Más allá del rechazo que produce este nuevo episodio de la política de inmigración del PP, los hechos de Ceuta –“tragedia”, según la vicepresidenta Sáenz, o crimen, según todos los indicios– son un nuevo capítulo de la ineptitud de este Gobierno. Porque el desprecio absoluto a los emigrantes o las consignas brutales que el Ministerio del Interior ha impartido hace ya tiempo como normas de la acción policial no explican del todo lo ocurrido: hay un plus de incapacidad de gestión y de resolución de conflictos que sólo puede atribuirse a la insolvencia de las personas encargadas de hacerles frente.

Y lo de Ceuta se añade a una larga lista de fallos en este sentido. Hasta el punto de que lo que más caracteriza la acción de este Gobierno son sus fallos, sus desatinos, cuando no sus estupideces.

En principio cabe descartar que el objetivo de la Guardia Civil y de sus jefes en Ceuta fuera provocar la muerte de 14 subsaharianos. Aunque sólo fuera por las consecuencias que podía traer, que cualquier otro motivo más edificante está por demostrar.

Por lo tanto, y como eso es lo que ha ocurrido, cabe concluir que la acción estaba planificada con los pies. Y si resulta que los intentos de entrar en territorio español de la manera que sea son moneda corriente desde hace más de una década, que la Guardia Civil tiene una larga experiencia al respecto, que cualquiera de sus responsables ha tenido tiempo y datos más que suficientes para estudiar todos los escenarios posibles de esos “saltos”, el que la situación se les escapara de las manos el pasado 6 de febrero a unos y a otros es que, simplemente, no sirven para ese trabajo. Y eso es casi tan grave como las 14 muertes.

- Registros del conjunto de datos:
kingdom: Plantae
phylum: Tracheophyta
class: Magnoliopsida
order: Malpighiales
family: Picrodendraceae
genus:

- Tarea escrita 1:
Copia el fragmento sobre los hechos de Ceuta desde "En principio cabe" hasta "está por demostrar.".
- Tarea escrita 2:
Enumera los términos que el fragmento sobre los hechos de Ceuta usa para decir qué es lo que más caracteriza la acción de este Gobierno.
- Tarea escrita 3:
Escribe la parte que sigue al fragmento sobre los hechos de Ceuta, a partir de su última oración.

- Respuesta escrita 1:
En principio cabe descartar que el objetivo de la Guardia Civil y de sus jefes en Ceuta fuera provocar la muerte de 14 subsaharianos. Aunque sólo fuera por las consecuencias que podía traer, que cualquier otro motivo más edificante está por demostrar.

- Respuesta escrita 2:
Son sus fallos, sus desatinos y sus estupideces.

- Respuesta escrita 3:
Por la gravedad de los hechos, el ministro del Interior, Jorge Fernández Díaz, y el director general de la Guardia Civil, Arsenio Fernández Mesa, están a la cabeza de los inútiles del Gobierno. Pero ese pelotón es muy nutrido y no para de crecer. Los planificadores del reciente viaje de Mariano Rajoy a Turquía –y su responsable último, Jorge Moragas, jefe del gabinete del presidente– acaban de engrosarlo. ¿Cómo es posible que se les escapara que el último acto de la visita iba a ser la participación del jefe del Gobierno español, como telonero o bufón de turno, en un acto electoral del partido islamista de Erdogan?

Aparte de que el hecho habla del escaso respeto y consideración que los dirigentes turcos tienen hacia la figura de Rajoy –¿se habrían atrevido a hacer lo mismo con cualquier otro dirigente extranjero?–, la diplomacia española y sus responsables han quedado a la altura del betún. ¿Les engañaron, no inquirieron sobre las características del acto de marras, no entendieron lo que les explicaron o, simplemente, creyeron que la cosa no tenía importancia?

Con esas preguntas en el aire, y sin que ningún medio hubiera pedido dimisiones, al día siguiente el ministro de Industria, José Manuel Soria, anunciaba el nuevo mecanismo para fijar las tarifas eléctricas. Y todos los expertos en la materia coincidían en que era un invento que no va a valer para nada, que los precios pueden dispararse en cualquier momento, que se ha buscado esa salida fútil únicamente para tratar de tapar el desaguisado que el mismo Soria organizó hace dos meses, cuando anuló la subasta de los mayoristas y enmendó la reforma que él mismo había elaborado con anterioridad. Y el ministro sigue en su puesto y quién sabe qué despropósito nos prepara para el futuro.

La reforma de la Ley del aborto, más allá de la indignación que produce, es otro disparate político. Porque por muchos trucos que el PP se saque de la manga, por muchas unanimidades que luzca el pesebre que es su grupo parlamentario, la iniciativa tiene en contra a la mayoría de la opinión pública y todo aquel dirigente popular que tenga que lidiar por los votos por su cuenta y riesgo –conciencia aparte– tratará de demostrar que él no está con Gallardón al respecto.

Lanzarse a la piscina es esas condiciones, sin saber hasta dónde puede llevar la contestación interna –y la externa–, es decir, sin capacidad para controlar los efectos que puede producir el movimiento, sólo es propio de malos políticos. Y por mucha imagen mediática que haya conseguido en el pasado, en el historial del actual ministro de Justicia aparecen unas cuantas manchas de ese tipo.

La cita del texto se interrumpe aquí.